TRY IT – Your answer must be a single number: how many lines in the records include the word "Redaksi".

EXERCISE MATERIAL –
------
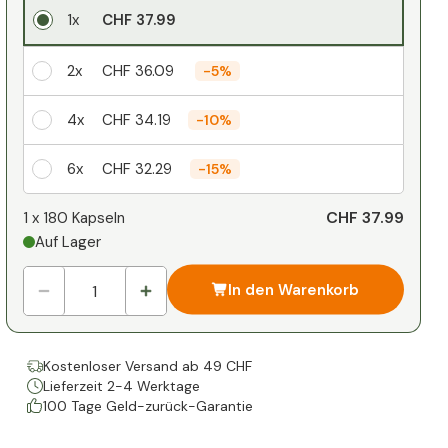
1x
CHF 37.99
2x
CHF 36.09
-
5%
4x
CHF 34.19
-
10%
6x
CHF 32.29
-
15%
Ihr persönlicher Rabatt
CHF 37.99
1 x
180 Kapseln
Auf Lager
1
x
CHF 0.00
-
%
In den Warenkorb
Kostenloser Versand ab 49 CHF
Lieferzeit 2-4 Werktage
100 Tage Geld-zurück-Garantie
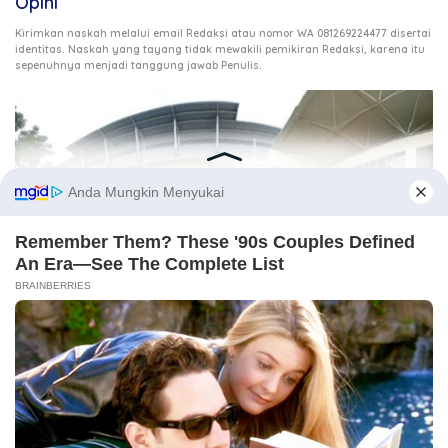
Opini
Kirimkan naskah melalui email Redaksi atau nomor WA 081269224477 disertai
identitas. Naskah yang tayang tidak mewakili pemikiran Redaksi, karena itu
.
sepenuhnya menjadi tanggung jawab Penulis
9 Agustus 2026
Menyelamatkan RSUDZA
3 Agustus 2026
Ketika DPR Kehilangan Daya Kontrol, Siapa Mengawasi
Kekuasaan?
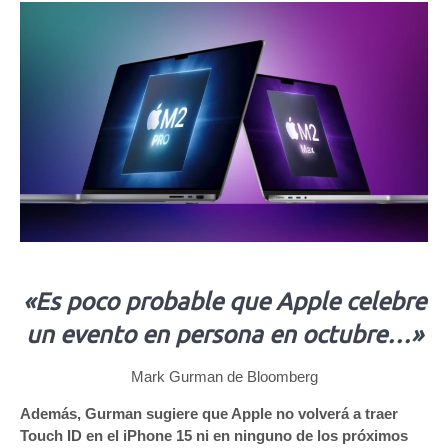
«Es poco probable que Apple celebre
un evento en persona en octubre…»
Mark Gurman de Bloomberg
Además, Gurman sugiere que Apple no volverá a traer
Touch ID en el iPhone 15 ni en ninguno de los próximos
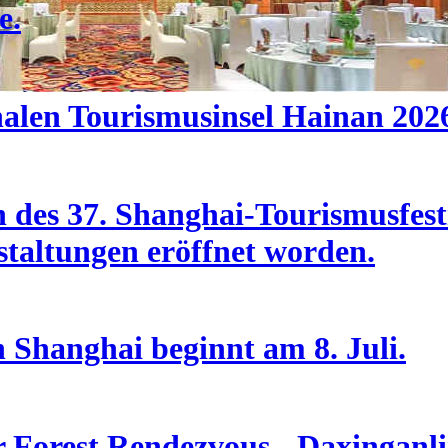
e.
nalen Tourismusinsel Hainan 202
des 37. Shanghai-Tourismusfesti
taltungen eröffnet worden.
n Shanghai beginnt am 8. Juli.
Forest Rendezvous - Daxinganlin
------
RESPONSE TO THE EXERCISE – 2